We have not, however, been doing nothing!
The journey from our home in Knysna to Lanzhou was long and extremely exhausting.
We started with a drive from Knysna, then a plane from George to Joburg, followed by a plane to Beijing and another to Lanzhou.
As with all journeys time become irrelevant, the lights inside the Air China aeroplane during the Joburg Beijing leg changing from pale pink to pale blue to pale lemon. Our dozing was interspersed with meals served by a number of beautiful Chinese people, with the ‘sort of scary if you think about it’ sound of the engines, punctuated by South African voices asking for Bloody Mary cocktails (greeted with a confused Chinese frown) and raucous laughter from another group of 4 from SA who all wore t-shirts saying ‘The 4 Musketeers’
Oh, how we are going to miss you all…
Lex and I joined a very elderly smiling Chinese man at the back of the plane occasionally. He was doing a kind of Tai Chi, having stepped over the sleeping young man in his aisle seat with extreme agility, by making use of the armrests of the seats.
Our stretches were not nearly as good as his, but he smiled at us never the less and beckoned to us once to show us a small beautiful island through the back window. I missed it – how fast the plane flies- but Lex glimpsed it. I imagined a little green jewel in a wide blue sea, seen through some wispy white clouds.
Later we changed planes, and the red-eye from Beijing was filled with Chinese businessmen. It was early morning, but I was past all that, having gained 6 hours somewhere en route.
At baggage collection in Beijing, I was vague and dreamy. It did not help that, whilst waiting there, I seemed to be surrounded by a cloud of the most entrancing creatures that I had ever seen. All Chinese – they were a host of beings, some in long pink coats with pink fur encircling faces fringed with glossy black hair, and others in very long puffy black jackets and platform trainers, and there were those with Miss Kitty rucksacks worn over extraordinary camo jackets and others wearing round spectacles and all of them were topped with shiny sleek black hair. Some of these wonderful beings had little creatures in tow, with the sweetest faces and sticking out ponytails and little high voices calling out.
I needed sleep.
And my suitcase never arrived in Beijing. And Lex’s suitcase never arrived in Lanzhou. We were clothes-less!
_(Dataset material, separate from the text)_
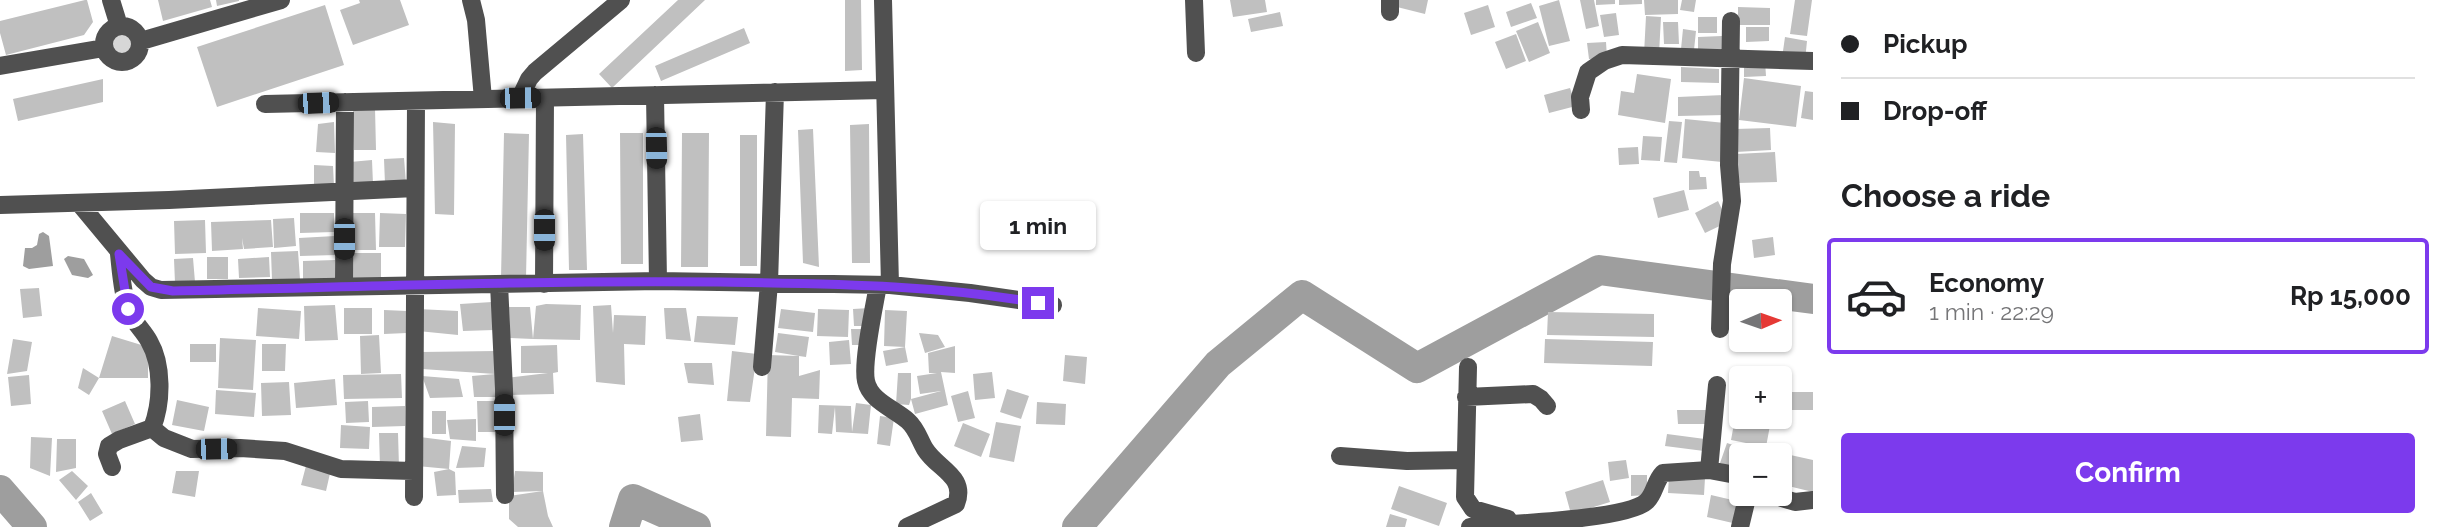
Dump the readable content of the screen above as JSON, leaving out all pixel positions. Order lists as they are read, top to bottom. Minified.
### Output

I had done my best to find my case in Beijing. Lex stood in a queue(!) to get our bags through customs for our next flight, while I ran, yes ran, between him and the hopeless carousel with someones’ unclaimed pink metallic case slowly and sadly circling. Mine never appeared!
I tried again later, passing each time past a very tired (eventually he was actually slumped over and sleeping) guard guy until I gave up.
Lex’s bag arrived yesterday at the school. I still await mine. I wear his clothes. Perhaps it’s for the best. He might not have so easily worn mine.